Après l’accueil triomphant de leur première œuvre, la troupe d’Exlibris est de retour avec un nouveau spectacle en co-production avec le Théâtre Denise-Pelletier. L’enfance de l’Art – doigts d’auteur de Marc Favreau, est un coup de chapeau empreint d’affection et de nostalgie à l’œuvre d’un auteur qui avait un talent « estrardinaire » pour jouer avec les mots.

D’entrée de jeu, le metteur en scène Nicolas Gendron a pris la scène avec son texte Sol au monde, pour faire part au public de toute l’admiration qu’il voue à Marc Favreau, par l’entremise de Sol.
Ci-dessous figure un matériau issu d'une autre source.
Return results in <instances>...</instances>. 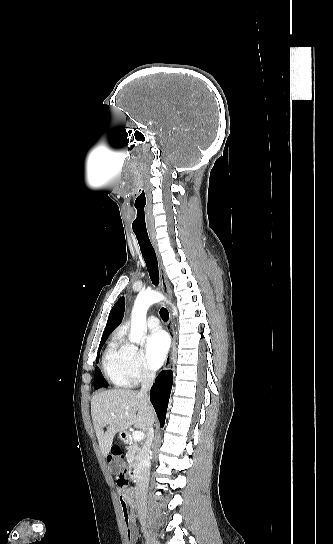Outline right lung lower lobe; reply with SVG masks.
<instances>
[{
    "mask_svg": "<svg viewBox=\"0 0 333 544\" xmlns=\"http://www.w3.org/2000/svg\"><path fill=\"white\" fill-rule=\"evenodd\" d=\"M173 383L171 371H162L156 378L150 392V400L154 406L161 426L164 425L165 416Z\"/></svg>",
    "mask_w": 333,
    "mask_h": 544,
    "instance_id": "obj_1",
    "label": "right lung lower lobe"
}]
</instances>
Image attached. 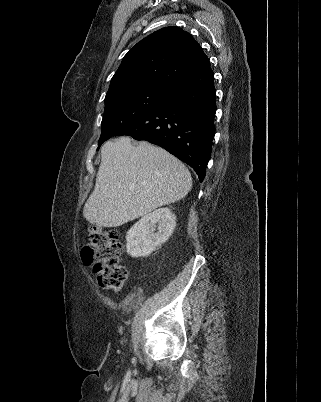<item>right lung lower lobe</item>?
I'll list each match as a JSON object with an SVG mask.
<instances>
[{
	"instance_id": "1",
	"label": "right lung lower lobe",
	"mask_w": 321,
	"mask_h": 402,
	"mask_svg": "<svg viewBox=\"0 0 321 402\" xmlns=\"http://www.w3.org/2000/svg\"><path fill=\"white\" fill-rule=\"evenodd\" d=\"M215 93L209 65L170 85L161 103L116 135L163 147L191 166L202 182L215 134Z\"/></svg>"
}]
</instances>
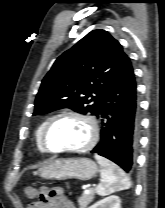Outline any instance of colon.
I'll return each instance as SVG.
<instances>
[{"instance_id": "obj_1", "label": "colon", "mask_w": 165, "mask_h": 208, "mask_svg": "<svg viewBox=\"0 0 165 208\" xmlns=\"http://www.w3.org/2000/svg\"><path fill=\"white\" fill-rule=\"evenodd\" d=\"M25 194H26V198L31 202L33 203L34 200L37 198L38 196V192L35 188L33 187H27L25 189Z\"/></svg>"}]
</instances>
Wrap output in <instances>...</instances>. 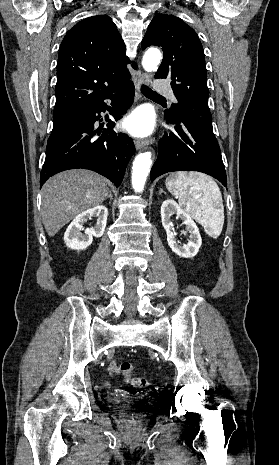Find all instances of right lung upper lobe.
<instances>
[{
	"instance_id": "1",
	"label": "right lung upper lobe",
	"mask_w": 279,
	"mask_h": 465,
	"mask_svg": "<svg viewBox=\"0 0 279 465\" xmlns=\"http://www.w3.org/2000/svg\"><path fill=\"white\" fill-rule=\"evenodd\" d=\"M125 50L106 15L84 19L69 30L59 49L53 126L74 120L84 108L130 81Z\"/></svg>"
}]
</instances>
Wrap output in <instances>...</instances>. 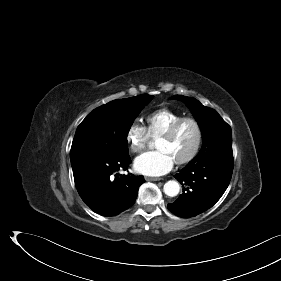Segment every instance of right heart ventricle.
I'll return each instance as SVG.
<instances>
[{"label":"right heart ventricle","instance_id":"right-heart-ventricle-1","mask_svg":"<svg viewBox=\"0 0 281 281\" xmlns=\"http://www.w3.org/2000/svg\"><path fill=\"white\" fill-rule=\"evenodd\" d=\"M182 115L168 108H160L146 117L147 130L151 138H159Z\"/></svg>","mask_w":281,"mask_h":281}]
</instances>
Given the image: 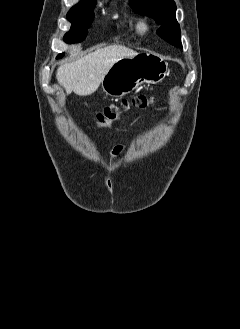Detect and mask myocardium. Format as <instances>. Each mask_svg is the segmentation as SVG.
Returning a JSON list of instances; mask_svg holds the SVG:
<instances>
[{
	"instance_id": "myocardium-1",
	"label": "myocardium",
	"mask_w": 240,
	"mask_h": 329,
	"mask_svg": "<svg viewBox=\"0 0 240 329\" xmlns=\"http://www.w3.org/2000/svg\"><path fill=\"white\" fill-rule=\"evenodd\" d=\"M150 27V24L147 20H142L139 22V29L142 32H146Z\"/></svg>"
}]
</instances>
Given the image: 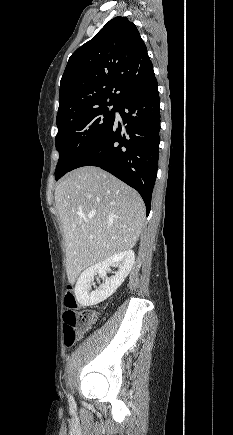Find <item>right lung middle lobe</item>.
<instances>
[{"mask_svg": "<svg viewBox=\"0 0 233 435\" xmlns=\"http://www.w3.org/2000/svg\"><path fill=\"white\" fill-rule=\"evenodd\" d=\"M108 106L102 105L79 115L56 122L58 133L55 138L59 160L55 170L58 180L88 153L106 134L115 120L114 106L109 111Z\"/></svg>", "mask_w": 233, "mask_h": 435, "instance_id": "obj_1", "label": "right lung middle lobe"}]
</instances>
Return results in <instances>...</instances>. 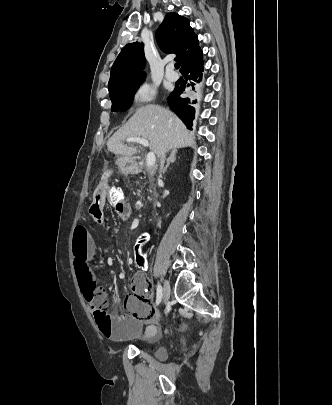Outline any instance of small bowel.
<instances>
[{
  "mask_svg": "<svg viewBox=\"0 0 332 405\" xmlns=\"http://www.w3.org/2000/svg\"><path fill=\"white\" fill-rule=\"evenodd\" d=\"M120 166L128 172H135L138 169L137 162L132 156H123L120 159ZM100 181L102 183L96 184L94 198L88 209V216L92 217L97 223L104 221L106 199L110 195L108 191L109 185L107 184L111 181V171L109 169L102 171ZM116 207L119 210L123 209L121 212H115L121 219L127 220L131 216L132 207L128 199L124 206L119 203ZM95 249V242L88 230L83 226H77L74 229L72 239L73 266L77 276V288L79 292H84L85 302H95L94 308L101 310L103 303L97 301V294L95 293L99 292V280L90 266ZM114 263V259L108 260L110 266H113ZM125 263L131 265L133 259L126 257ZM130 288L132 294L125 301L128 313L113 315V311H92L93 325L98 326L101 334L110 340L124 341L138 337L150 339L157 333L155 322L145 327L146 319L151 315L152 311L149 304L148 283L142 273L133 277Z\"/></svg>",
  "mask_w": 332,
  "mask_h": 405,
  "instance_id": "obj_1",
  "label": "small bowel"
}]
</instances>
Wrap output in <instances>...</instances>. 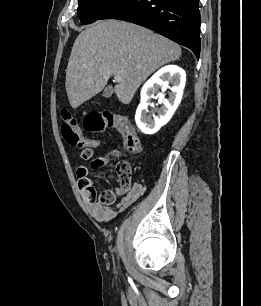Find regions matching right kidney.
<instances>
[{
	"mask_svg": "<svg viewBox=\"0 0 261 306\" xmlns=\"http://www.w3.org/2000/svg\"><path fill=\"white\" fill-rule=\"evenodd\" d=\"M186 82L185 71L176 65H167L157 71L142 87L141 102L136 110L135 121L138 128L144 134H154L164 126L173 116L175 110L181 102L183 90ZM171 83V87L169 86ZM170 88L169 98L165 94H158V102L163 107L153 119L145 116L151 98H154V92Z\"/></svg>",
	"mask_w": 261,
	"mask_h": 306,
	"instance_id": "right-kidney-1",
	"label": "right kidney"
}]
</instances>
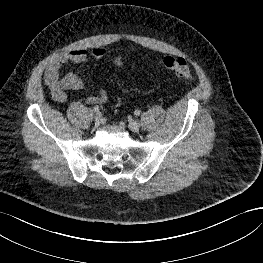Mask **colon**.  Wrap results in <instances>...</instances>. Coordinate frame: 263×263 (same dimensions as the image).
<instances>
[{
  "label": "colon",
  "instance_id": "obj_1",
  "mask_svg": "<svg viewBox=\"0 0 263 263\" xmlns=\"http://www.w3.org/2000/svg\"><path fill=\"white\" fill-rule=\"evenodd\" d=\"M161 64L165 69L172 71L186 83H193L194 76L190 70L188 62L184 58L167 56L162 60Z\"/></svg>",
  "mask_w": 263,
  "mask_h": 263
}]
</instances>
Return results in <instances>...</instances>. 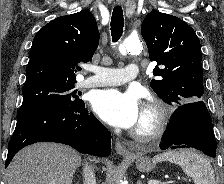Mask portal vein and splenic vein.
<instances>
[{
  "label": "portal vein and splenic vein",
  "instance_id": "obj_1",
  "mask_svg": "<svg viewBox=\"0 0 224 184\" xmlns=\"http://www.w3.org/2000/svg\"><path fill=\"white\" fill-rule=\"evenodd\" d=\"M148 184H167V183H164V182H161V181H158V180H149Z\"/></svg>",
  "mask_w": 224,
  "mask_h": 184
}]
</instances>
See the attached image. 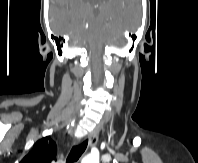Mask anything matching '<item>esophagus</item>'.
Listing matches in <instances>:
<instances>
[{
	"label": "esophagus",
	"mask_w": 198,
	"mask_h": 163,
	"mask_svg": "<svg viewBox=\"0 0 198 163\" xmlns=\"http://www.w3.org/2000/svg\"><path fill=\"white\" fill-rule=\"evenodd\" d=\"M89 142H88V146H94L95 144H97L98 142V138H99V131L98 129H95L93 132H91L89 134Z\"/></svg>",
	"instance_id": "34e87169"
}]
</instances>
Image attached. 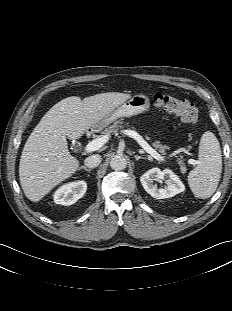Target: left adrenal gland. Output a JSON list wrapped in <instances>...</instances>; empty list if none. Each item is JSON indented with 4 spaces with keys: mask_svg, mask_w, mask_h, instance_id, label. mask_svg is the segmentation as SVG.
Here are the masks:
<instances>
[{
    "mask_svg": "<svg viewBox=\"0 0 232 311\" xmlns=\"http://www.w3.org/2000/svg\"><path fill=\"white\" fill-rule=\"evenodd\" d=\"M134 158H135L136 160H139V159H148V160H149V158L141 157V156H138V155H134Z\"/></svg>",
    "mask_w": 232,
    "mask_h": 311,
    "instance_id": "1",
    "label": "left adrenal gland"
}]
</instances>
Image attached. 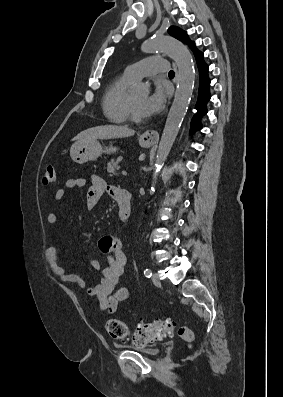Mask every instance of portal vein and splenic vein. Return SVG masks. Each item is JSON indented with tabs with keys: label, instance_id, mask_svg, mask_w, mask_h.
<instances>
[{
	"label": "portal vein and splenic vein",
	"instance_id": "18ae733b",
	"mask_svg": "<svg viewBox=\"0 0 283 397\" xmlns=\"http://www.w3.org/2000/svg\"><path fill=\"white\" fill-rule=\"evenodd\" d=\"M122 175H123V176H126V175H127V172H126V171H122Z\"/></svg>",
	"mask_w": 283,
	"mask_h": 397
}]
</instances>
Puis, les gens familiers avec le personnage ont retrouvé avec bonheur les numéros originaux tels Le solide à terre, Faut faire l’enfant ou Les embarrassants abris.

À ces classiques, se sont greffés les textes de quatre habiles jeunes auteurs, soit Marie-Lise Chouinard, Annie Cloutier, David Leblanc et Anne-Marie Oliver. On a fait appel à leur plume pour illustrer des situations plus contemporaines. Ainsi, le printemps érable et l’élection d’un premier ministre fou des égoportraits ont été racontés à la manière de Sol, avec ses jeux de mots et autres figures de style caractéristiques.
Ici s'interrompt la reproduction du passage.